# [PAGE EXTRACT]

Attaway v. Attaway

OPINION

BENAVIDES, Justice.

This case concerns the extension of child support for a child past the age of eighteen years old and the enforcement of a child support order signed after the child reached the age of eighteen years.

The facts are undisputed. Michael and Linda Attaway were divorced on February 16,1983. They had two children from their marriage, Michael D. and Nichol Lynn. On June 14, 1984, appellee filed a motion to modify the divorce decree, which among other things, requested that child support for Michael D. extend beyond his eighteenth birthday.

A hearing was held on July 20, 1984, but the order was not signed until December 13, 1984. Michael D. celebrated his eighteenth birthday on September 17, 1984. The trial court ordered child support to be continued for one year beyond Michael D.’s eighteenth birthday, but failed to provide appellant with copies of the signed order. Appellant was advised of the order on February 25, 1985, when appellee filed a Motion for Contempt with the court and served an order to show cause on appellant. Appellant filed subsequent motions, and at a March 1985 hearing the trial court found appellant in contempt of court and denied appellant’s motions. The contempt sanctions were suspended until September 1985 to give appellant time to comply with the order.

Appellant brings three points of error, claiming that:

(1) the trial court erred by failing to provide appellant with a copy of the signed order within twenty days of signing in accordance with TEX.R.CIV.P. 306a(4);
(2) The trial court erred in granting ap-pellee's motion to extend child support for Michael D. Attaway beyond the age of 18 years; and
(3) The trial court erred in seeking to enforce its order for extension of child *494support for Michael D. Attaway beyond the age of 18 years old.

Appellant’s second point of error asserts that the trial court erred in granting an extension of child support payments for Michael D. Attaway beyond the age of eighteen years old, because there was no evidence to warrant extension of the child support absent any showing of mental or physical disability of the child and there was insufficient evidence introduced by ap-pellee to establish the statutory requirement of need for continuous care and personal supervision because of a mental or physical disability and inability of the child to support himself. In considering a “no evidence” or “insufficient evidence” point of error, we follow the test set forth in Dyson v. Olin Corp., 692 S.W.2d 456 (Tex.1985); Glover v. Texas General Indemnity Co., 619 S.W.2d 400 (Tex.1981); Garza v. Alviar, 395 S.W.2d 821 (Tex.1965); Allied Finance Co. v. Garza, 626 S.W.2d 120 (Tex.App.-Corpus Christi 1981, writ ref'd n.r.e.); CALVERT, No Evidence and Insufficient Evidence Points of Error, 38 Tex. L.Rev. 361 (1960).

The Texas Family Code prescribes the conditions under which child support may be extended beyond the age of eighteen years; the Texas Family Code Ann. § 14.-05(b) (Vernon Supp.1985) states that:

(b) If the court finds that the child, whether institutionalized or not, requires continuous care and personal supervision because of a mental or physical disability and will not be able to support himself, the court may order that payments for the support of the child shall be continued after the 18th birthday and extended for an indefinite period.

The above cited section espouses a two-pronged test which must be fulfilled to order the extension of child support. First, the child must require continuous care and personal supervision because of a mental or physical disability. Second, the child must not be able to support himself. Although there is some evidence in the record that might support the second prong, both prongs must be fulfilled to continue child support payments. Having thoroughly searched the record, we find no evidence of the first prong.

# [INFORMATION SHOWN]

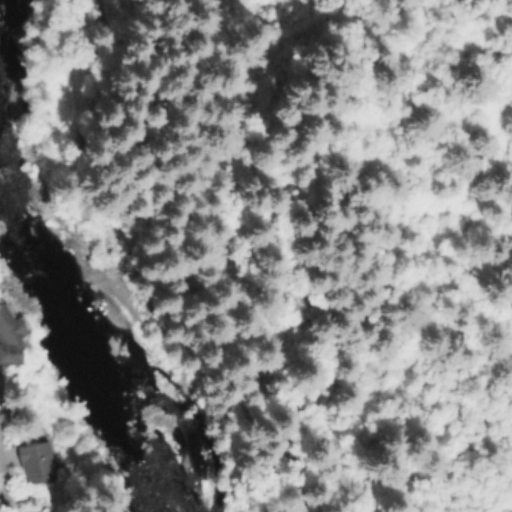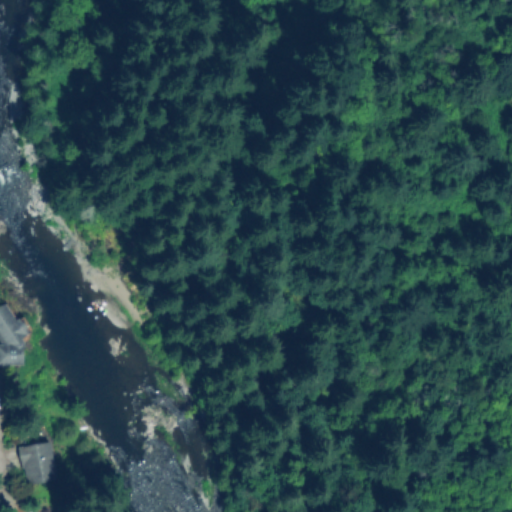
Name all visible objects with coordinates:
river: (37, 276)
building: (10, 341)
building: (35, 462)
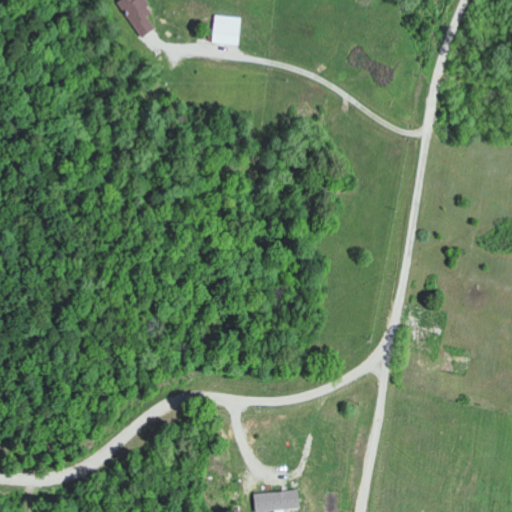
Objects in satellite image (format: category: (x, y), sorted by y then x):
building: (142, 15)
building: (231, 30)
road: (313, 80)
building: (422, 359)
road: (360, 371)
road: (378, 418)
building: (281, 501)
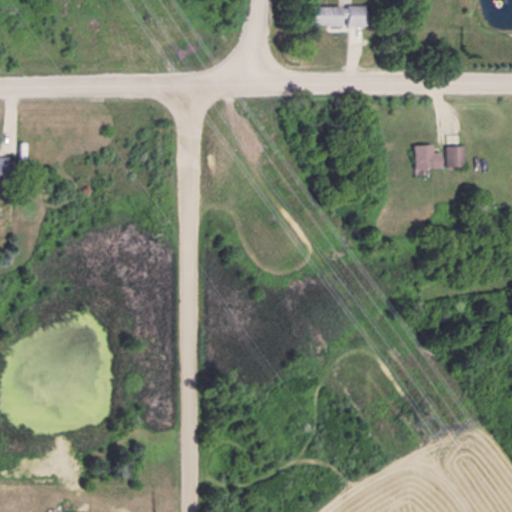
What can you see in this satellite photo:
building: (329, 14)
road: (255, 78)
building: (445, 155)
building: (415, 156)
road: (194, 243)
power tower: (417, 426)
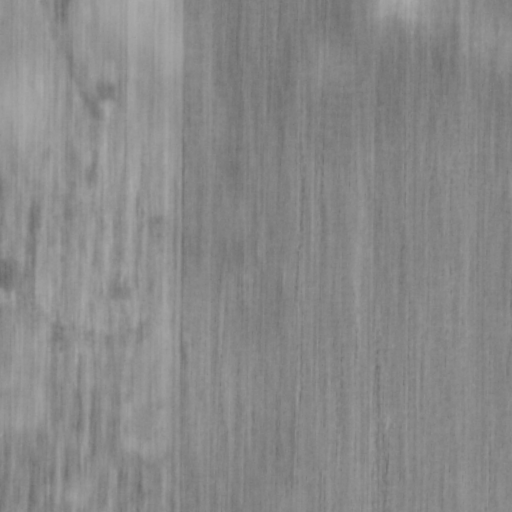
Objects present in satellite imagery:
crop: (255, 255)
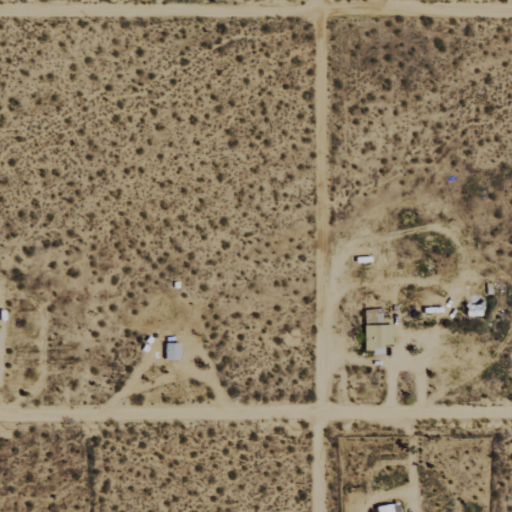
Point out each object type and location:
road: (415, 9)
road: (159, 11)
road: (320, 255)
building: (370, 340)
building: (170, 352)
road: (255, 413)
building: (385, 508)
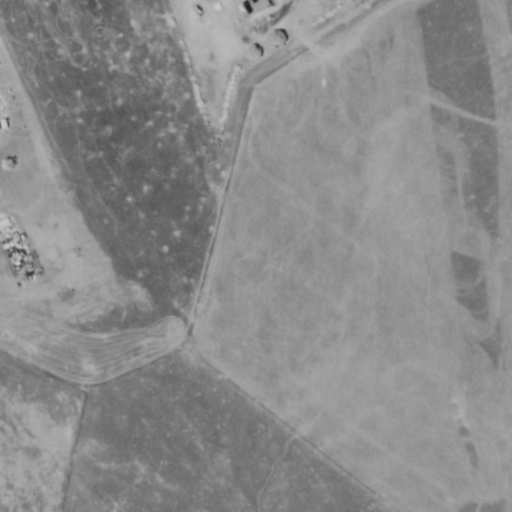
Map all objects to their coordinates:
building: (218, 6)
building: (255, 6)
building: (252, 7)
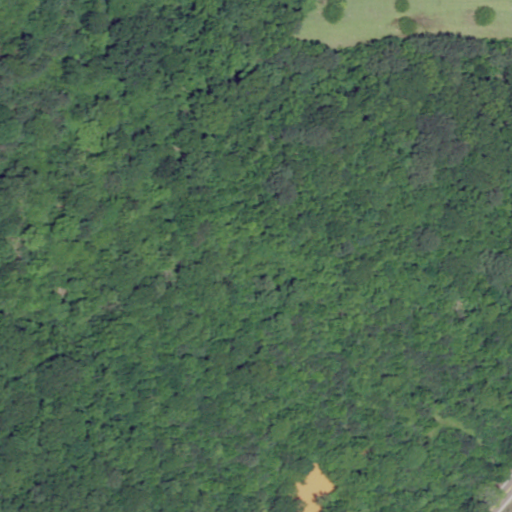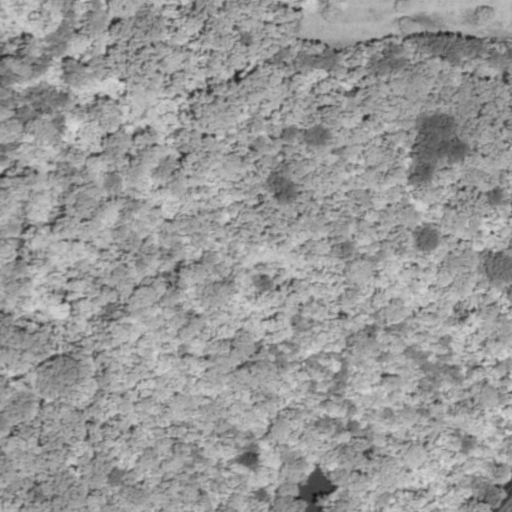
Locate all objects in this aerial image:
road: (501, 499)
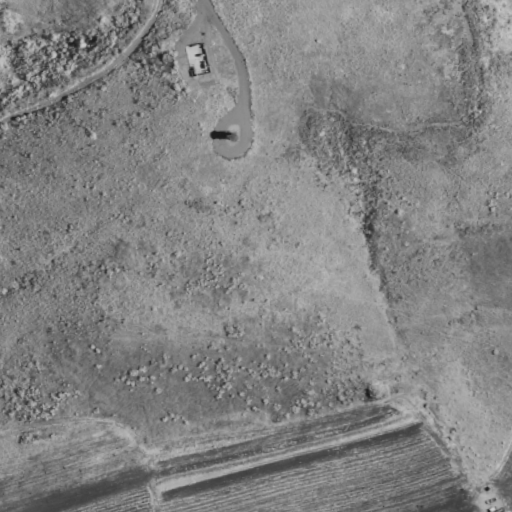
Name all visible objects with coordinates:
road: (123, 54)
building: (196, 61)
crop: (240, 461)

# [THE TASKS]
**a.** Using the Attaway v. Attaway opinion above, decide whether each statement agrees with it: (i) the order continuing child support was signed before Michael D. turned eighteen; (ii) the contempt sanctions were suspended until September 1985; (iii) the court found no evidence in the record of the first prong of the statutory test. For each, answer yes or no and quote the words of the opinion that decide it.
**b.** Write the next part of the Attaway v. Attaway opinion, picking up after its final sentence.

# [OUTPUTS IN ORDER]
**a.**
(i) No. "the order was not signed until December 13, 1984. Michael D. celebrated his eighteenth birthday on September 17, 1984."
(ii) Yes. "The contempt sanctions were suspended until September 1985 to give appellant time to comply with the order."
(iii) Yes. "Having thoroughly searched the record, we find no evidence of the first prong."

**b.**
Appellee argues that the trial court found “special circumstances” requiring the extension of Michael’s child support; the “special circumstances” being that Michael had not yet completed his high school education. However, the mere failure to complete high school, due solely to lack of application in the classroom, does not fulfill the Family Code requirements.

We agree with appellant that no evidence was offered which would warrant the extension of child support for his eighteen-year-old son. We sustain appellant’s second point of error. It follows also that an attempt to enforce an invalid order vitiates the attempt to enforce such purported extension of child support as we have here.

The Supreme Court’s holding in Red v. Red, 552 S.W.2d 90 (Tex.1977) clearly is applicable to the disposition of this case. In that case, the court held that a divorce court which ordered payment of child support until the child reached the age of eighteen years did not have jurisdiction over a motion to order resumption of payments filed by the custodial parent after the divorce decree was entered and after the child became eighteen years of age.

Here, the order for payments of child support in the original divorce decree stated that appellant would pay child support “until the date any child reaches the age of eighteen (18) years of age.” As to child support for Michael D., that judgment was fully performed and discharged on September 17, 1984, when Michael reached the age of eighteen years. Thereafter, there being no pending order subject to modification under Section 14.05 of the Family Code, the divorce court ceased to have jurisdiction over the subject matter. Red, 552 S.W.2d at 92; Ex parte Hatch, 410 S.W.2d 773 (Tex.1967).

Although appellee filed her motion to modify before Michael D. became an adult, the trial court order was not entered until after his eighteenth birthday. It is *495well settled that only such an order that was entered prior to the time the child reached age eighteen is enforceable by contempt proceedings. Hatch, 410 S.W.2d 773. The trial court, therefore, lacked jurisdiction to consider the modification. We also sustain appellant’s third point of error.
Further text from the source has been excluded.